> Problem to work on
Count the lines in the entries below that contain the string "zero", treating uppercase and lowercase as different. Reply with the number only.

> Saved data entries
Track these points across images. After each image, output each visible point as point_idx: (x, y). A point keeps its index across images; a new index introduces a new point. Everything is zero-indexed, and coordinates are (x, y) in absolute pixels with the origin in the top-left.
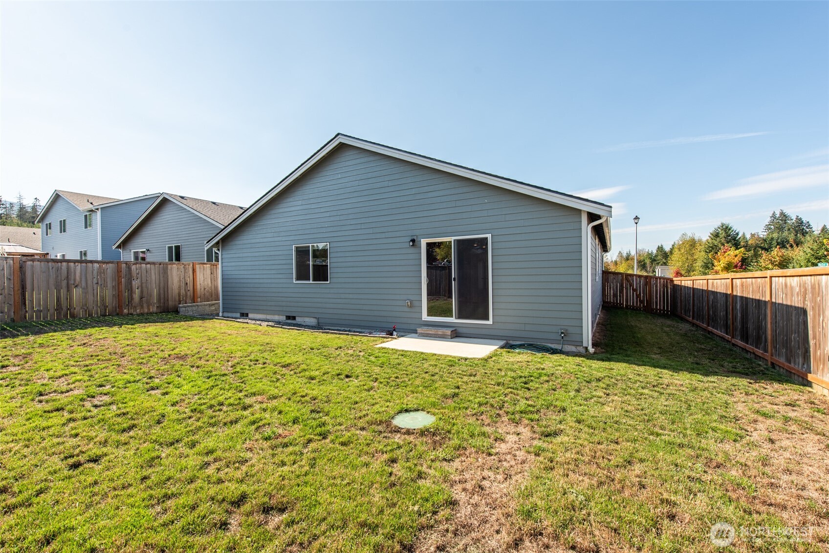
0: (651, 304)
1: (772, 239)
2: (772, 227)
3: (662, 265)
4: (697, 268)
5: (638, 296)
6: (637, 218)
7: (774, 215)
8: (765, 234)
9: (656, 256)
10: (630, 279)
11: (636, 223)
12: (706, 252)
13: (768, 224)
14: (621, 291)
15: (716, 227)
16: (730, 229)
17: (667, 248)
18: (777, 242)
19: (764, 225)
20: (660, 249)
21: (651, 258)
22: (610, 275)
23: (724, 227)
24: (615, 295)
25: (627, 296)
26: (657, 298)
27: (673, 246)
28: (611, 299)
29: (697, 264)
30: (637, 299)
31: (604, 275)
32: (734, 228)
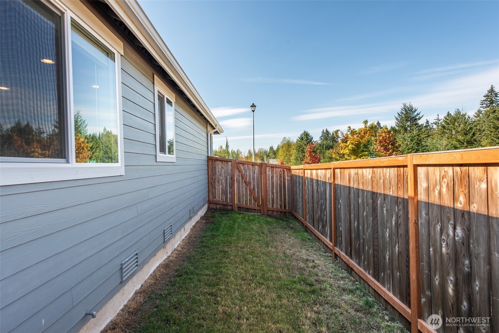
0: (266, 202)
1: (323, 144)
2: (323, 138)
3: (272, 159)
4: (292, 160)
5: (252, 192)
6: (253, 106)
7: (323, 132)
8: (320, 141)
9: (269, 153)
10: (242, 168)
11: (253, 111)
12: (297, 149)
13: (321, 136)
14: (232, 186)
15: (302, 133)
16: (308, 135)
17: (275, 148)
18: (325, 146)
19: (319, 137)
20: (271, 148)
21: (267, 155)
22: (217, 162)
23: (306, 134)
24: (224, 192)
25: (239, 193)
26: (273, 193)
27: (278, 147)
28: (219, 197)
29: (292, 158)
30: (250, 195)
31: (210, 163)
32: (311, 135)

> Answer box
1